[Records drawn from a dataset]
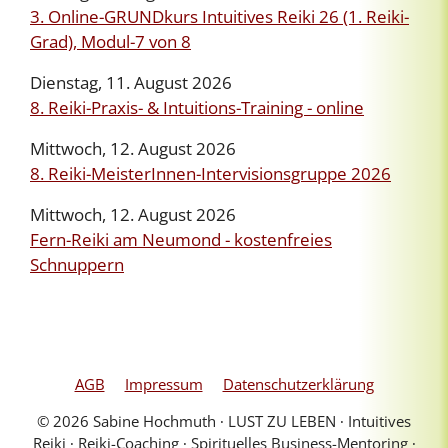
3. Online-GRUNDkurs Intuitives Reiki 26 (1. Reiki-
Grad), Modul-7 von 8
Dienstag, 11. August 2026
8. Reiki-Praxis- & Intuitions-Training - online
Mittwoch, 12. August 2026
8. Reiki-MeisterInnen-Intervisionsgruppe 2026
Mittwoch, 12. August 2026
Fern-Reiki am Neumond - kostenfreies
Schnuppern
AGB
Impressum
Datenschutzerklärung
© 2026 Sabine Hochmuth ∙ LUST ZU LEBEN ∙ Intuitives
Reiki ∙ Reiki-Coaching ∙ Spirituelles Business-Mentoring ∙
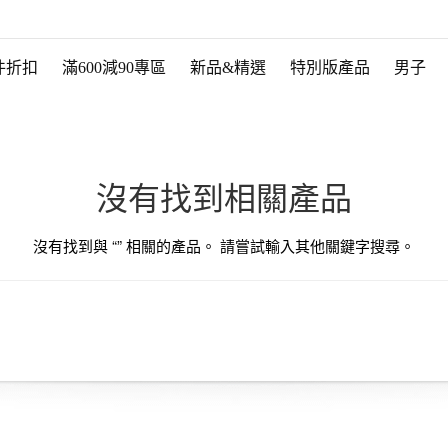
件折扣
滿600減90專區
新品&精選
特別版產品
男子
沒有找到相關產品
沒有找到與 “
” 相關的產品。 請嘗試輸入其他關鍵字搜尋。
--
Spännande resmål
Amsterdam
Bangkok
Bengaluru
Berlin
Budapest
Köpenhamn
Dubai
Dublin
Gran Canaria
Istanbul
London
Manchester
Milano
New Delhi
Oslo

Work to be completed
Return each full line of the entries that contains the word "Reiki".

Expected output
3. Online-GRUNDkurs Intuitives Reiki 26 (1. Reiki-
8. Reiki-Praxis- & Intuitions-Training - online
8. Reiki-MeisterInnen-Intervisionsgruppe 2026
Fern-Reiki am Neumond - kostenfreies
Reiki ∙ Reiki-Coaching ∙ Spirituelles Business-Mentoring ∙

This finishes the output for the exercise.